Convert g O2 to g A2O3. Let A = atomic mass A and O = atomic mass O.
1724 x (2*molar mass A2O3/3 molar mass O) = 0.711. Then
0.1724 x (4A+6O)/6O) = 0.711
Substitute and solve for A. My answer is in the low 70s. Look up the atomic mass on the periodic element to identify the element.

Here is another way.
You have 0.1724 g O2. mols O2 = g/molar mass = 0.1724/32 = ?
Convert mols O2 to mols A2O3. That's ? x (2 mol A2O3/3 mols O2) = ? x 2/3 = ?
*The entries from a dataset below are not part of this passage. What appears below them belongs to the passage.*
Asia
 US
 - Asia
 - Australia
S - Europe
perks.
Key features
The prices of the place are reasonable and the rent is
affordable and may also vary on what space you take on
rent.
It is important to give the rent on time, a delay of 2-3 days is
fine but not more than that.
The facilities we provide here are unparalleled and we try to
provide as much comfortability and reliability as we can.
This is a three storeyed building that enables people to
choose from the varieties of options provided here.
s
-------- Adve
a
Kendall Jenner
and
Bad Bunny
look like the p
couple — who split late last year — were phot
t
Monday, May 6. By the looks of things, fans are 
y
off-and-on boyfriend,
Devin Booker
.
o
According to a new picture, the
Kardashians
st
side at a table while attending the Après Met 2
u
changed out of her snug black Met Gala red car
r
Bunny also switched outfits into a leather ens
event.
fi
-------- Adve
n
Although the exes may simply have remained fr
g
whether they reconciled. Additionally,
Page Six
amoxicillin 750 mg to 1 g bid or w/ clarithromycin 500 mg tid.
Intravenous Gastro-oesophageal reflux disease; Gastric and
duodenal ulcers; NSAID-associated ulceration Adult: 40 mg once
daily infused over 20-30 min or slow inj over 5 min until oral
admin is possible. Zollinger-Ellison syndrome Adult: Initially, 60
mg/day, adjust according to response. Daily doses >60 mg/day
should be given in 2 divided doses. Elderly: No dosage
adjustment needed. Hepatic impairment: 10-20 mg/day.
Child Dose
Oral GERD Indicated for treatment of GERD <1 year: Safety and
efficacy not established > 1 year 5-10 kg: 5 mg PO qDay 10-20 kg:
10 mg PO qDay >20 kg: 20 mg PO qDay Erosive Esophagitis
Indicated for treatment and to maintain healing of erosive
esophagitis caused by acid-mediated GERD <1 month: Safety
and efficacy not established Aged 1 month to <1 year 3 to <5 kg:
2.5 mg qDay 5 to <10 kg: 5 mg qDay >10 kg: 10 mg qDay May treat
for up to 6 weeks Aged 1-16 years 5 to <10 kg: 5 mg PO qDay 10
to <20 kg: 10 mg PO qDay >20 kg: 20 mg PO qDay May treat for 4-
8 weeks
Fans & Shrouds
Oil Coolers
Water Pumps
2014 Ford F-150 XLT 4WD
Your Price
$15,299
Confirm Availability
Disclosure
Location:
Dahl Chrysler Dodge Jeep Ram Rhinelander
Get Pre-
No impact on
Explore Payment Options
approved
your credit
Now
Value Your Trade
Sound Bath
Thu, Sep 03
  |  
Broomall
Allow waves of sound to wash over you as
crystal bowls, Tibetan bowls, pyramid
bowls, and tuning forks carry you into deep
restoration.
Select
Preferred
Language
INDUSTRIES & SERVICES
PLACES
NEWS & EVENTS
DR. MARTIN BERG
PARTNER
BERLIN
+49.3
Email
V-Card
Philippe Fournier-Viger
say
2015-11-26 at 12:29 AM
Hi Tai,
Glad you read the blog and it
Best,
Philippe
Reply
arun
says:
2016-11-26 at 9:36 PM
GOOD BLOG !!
Since mols = g/molar mass then molar mass = g/mols = ?. I get approx 198.
If molar mass A2O3 is about 198 (you will have a slightly different number). Subtract 48 for 3 oxygen atoms at 16 each and that will give you 2*atomic mass A. Divide by 2 and look it up on the periodic table.